- _Try it_:
Extract every line of text from the material below verbatim, omitting the pictures.

(Data for chart understanding)
* * * * *

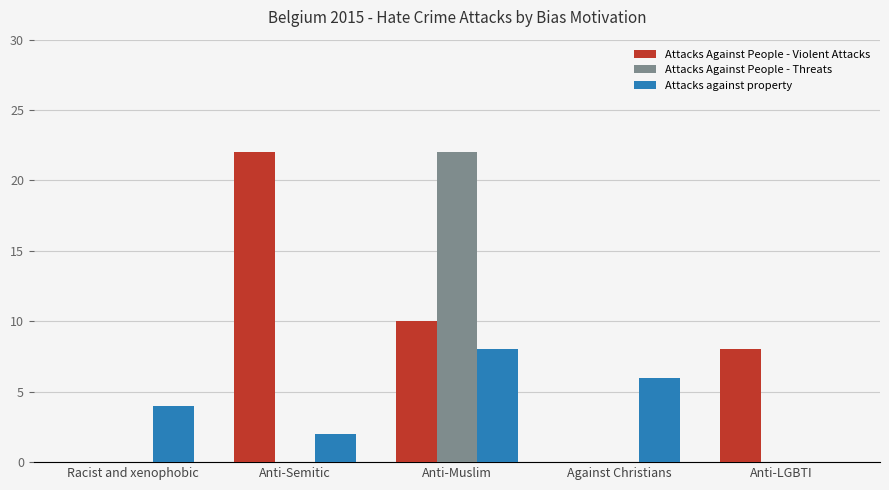

What is the approximate value of Attacks against property at Racist and xenophobic?

4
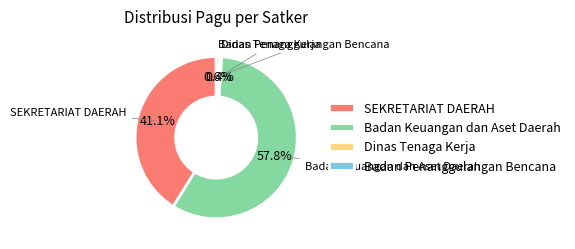

Which category accounts for the majority?

Badan Keuangan dan Aset Daerah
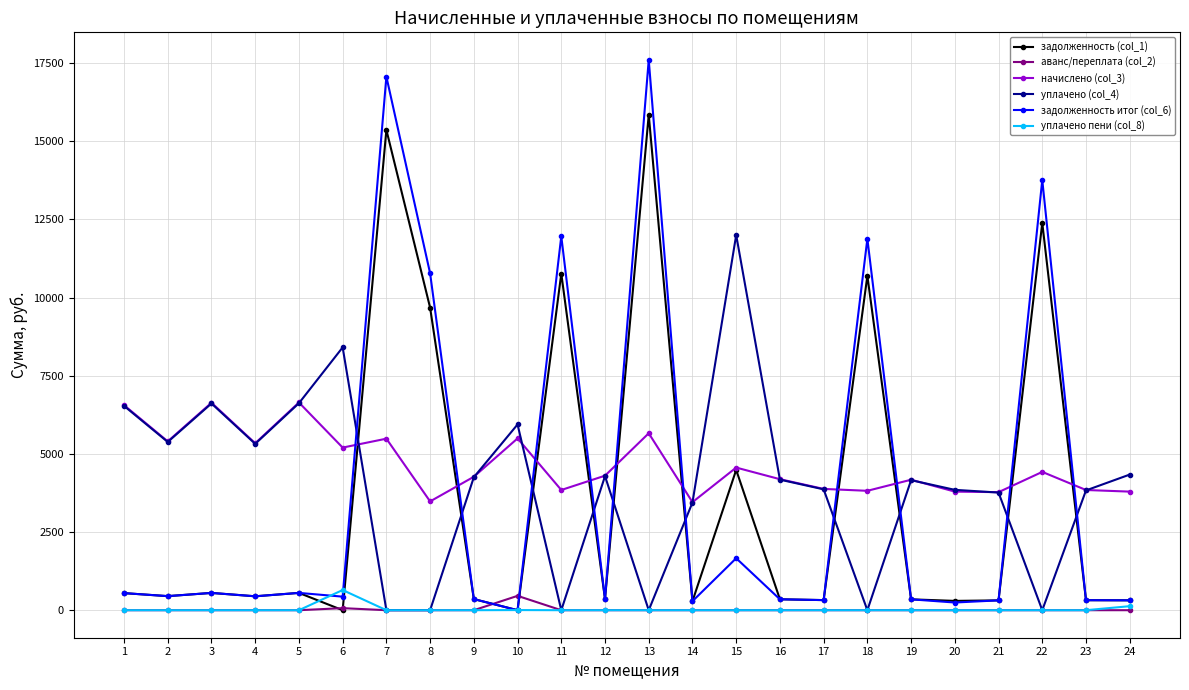

Which series has the widest spread of values?

задолженность итог (col_6)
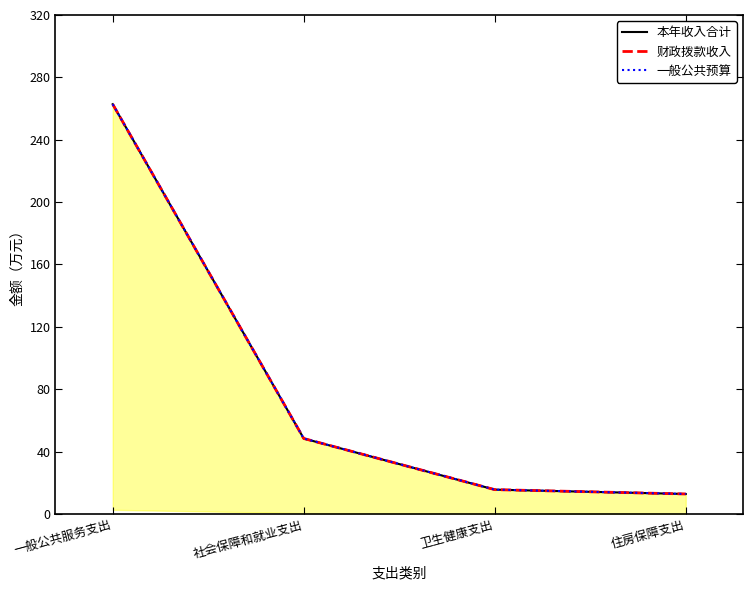

True or false: 一般公共预算 and 财政拨款收入 cross at least once.

False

* * * * *

- _Answer area_:
What is the approximate value of Attacks against property at Racist and xenophobic?

4

Which category accounts for the majority?

Badan Keuangan dan Aset Daerah

Which series has the widest spread of values?

задолженность итог (col_6)

True or false: 一般公共预算 and 财政拨款收入 cross at least once.

False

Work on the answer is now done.